This week’s top blogs of the week, with guest reviewer Andrew Old.
Religious education in a secular age
by @AndyLewis_RE
The author notes that the purpose of RE is often unclear, and emphasises the importance of knowledge about religion: “we should be desperately trying to teach our students as much as we can about religion as it still holds a huge cultural value, and is vital in the understanding of a significant percentage of the global population.”
Three tips for developing digital learners
by @greg_ashman
The teacher who wrote this post, who is studying for a PhD in the psychology of education, introduces evidence about what enables students to be able to find information from the internet. It turns out that practice with computers is not half as important as background knowledge about the topic being researched.
How to reduce a disadvantaged child’s chances of a leg up in life
by @iQuirky_Teacher
A primary teacher asks some searching questions about early years education. Why is there not more focus on how to behave, vocabulary or learning to concentrate?
Improving schools; it’s all about the teaching
by @MissDCox
This post describes the pointlessness of many of the practices intended to improve schools, such as: “learning to learn lessons, motivational speakers for students, gifted and talented programmes, revision sessions, elaborate marking policies, teacher tips, Mocksteds”. The author claims that, if behaviour is sorted, then the most important focus should be on teaching and whether it leads to learning. She claims that only two questions need to be asked about the success of lessons: “Did they all learn what you wanted them to learn? How do/will you know?”

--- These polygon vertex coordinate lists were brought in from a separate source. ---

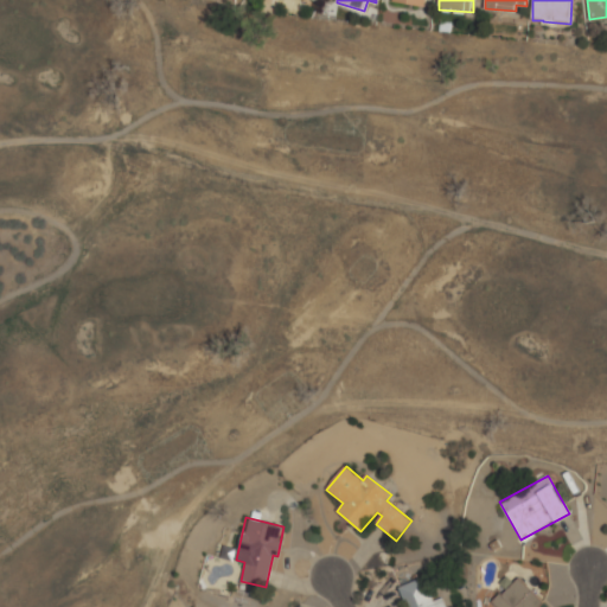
[(398,586),(406,606),(446,606),(442,598),(432,601),(423,576),(398,586)]
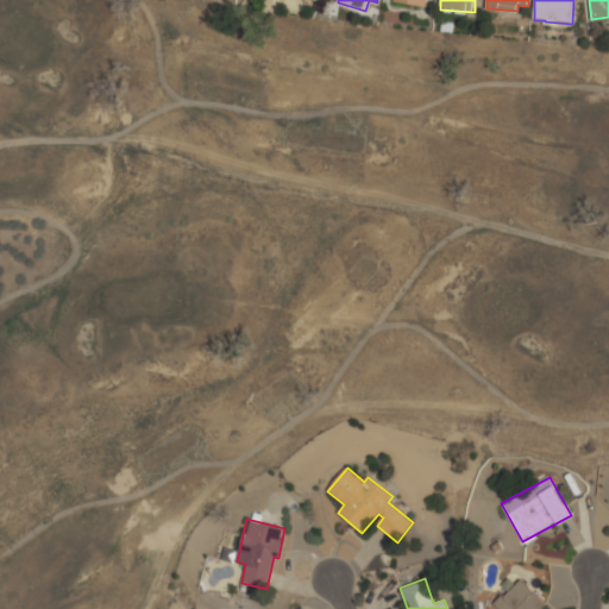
[(498,608),(494,604),(502,595),(504,597),(521,579),(546,604),(541,608),(498,608)]
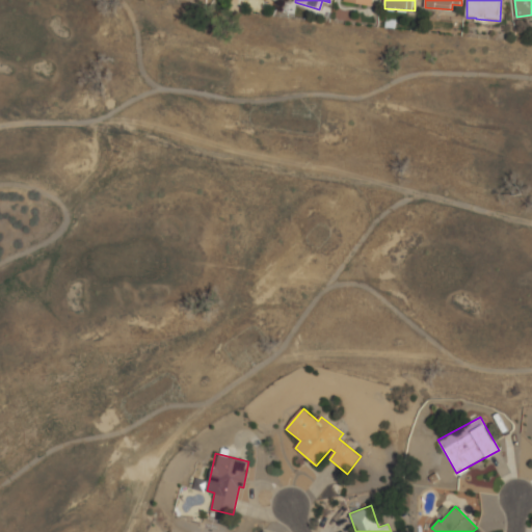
All buildings are outlined.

The air traffic controller paradox: why teaching generic skills doesn’t work
by @C_Hendrick
This discussion of how the mind works, warns against expecting skills learnt doing one activity to be transferred to another. Air traffic controllers do not excel at all activities that involve keeping track of several things at once. We should be sceptical of claims that it is possible to teach generic skills, which can then be used in a multitude of ways.
The case against black history month – impact
by @teach_well
History is meant to be a form of scholarship, not indoctrination. This post challenges whether black history month is an example of the former or the latter. “If we are to understand the nation we live in we need to learn its history and not a deliberately conflated version of those of other nations that does little to enhance our understanding of the society that we live in, worse still introduces false ideas of the past which create barriers between different groups in the here and now.”

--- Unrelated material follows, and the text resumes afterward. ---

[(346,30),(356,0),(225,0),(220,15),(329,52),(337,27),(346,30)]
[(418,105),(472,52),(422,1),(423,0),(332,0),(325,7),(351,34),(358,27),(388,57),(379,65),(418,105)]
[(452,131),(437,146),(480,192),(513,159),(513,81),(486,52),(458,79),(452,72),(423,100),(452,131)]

Sunbucks, Heimekem and the College of Teaching
by @JamesTheo
That’s not a spelling mistake; it does say “Heimekem”. The author is considering counterfeit products that resemble well-established brands. The point he is making is that the College Of Teaching should have a clear purpose of its own and not be seeking to copy the activities of existing organisations.

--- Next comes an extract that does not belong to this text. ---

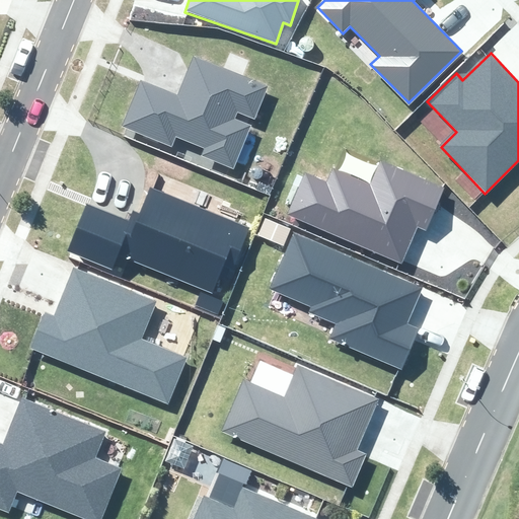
[(255,120),(269,85),(193,55),(177,93),(140,78),(121,127),(172,147),(175,137),(205,148),(202,156),(232,168),(249,126),(234,120),(237,113),(255,120)]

This much I know about…not publishing data targets to students and parents
by @johntomsett
Tomsett, a head in York, explains why he does not believe in giving target grades. “Publishing targets or minimum expected grades for individual students can have, in my experience, two dangerous consequences. Too many students reach their targets and stop trying, claiming that ‘a grade B will do. I don’t need better than that’; others get stressed by aiming for an aspirational target they perceive to
be beyond their reach and consequently give up.”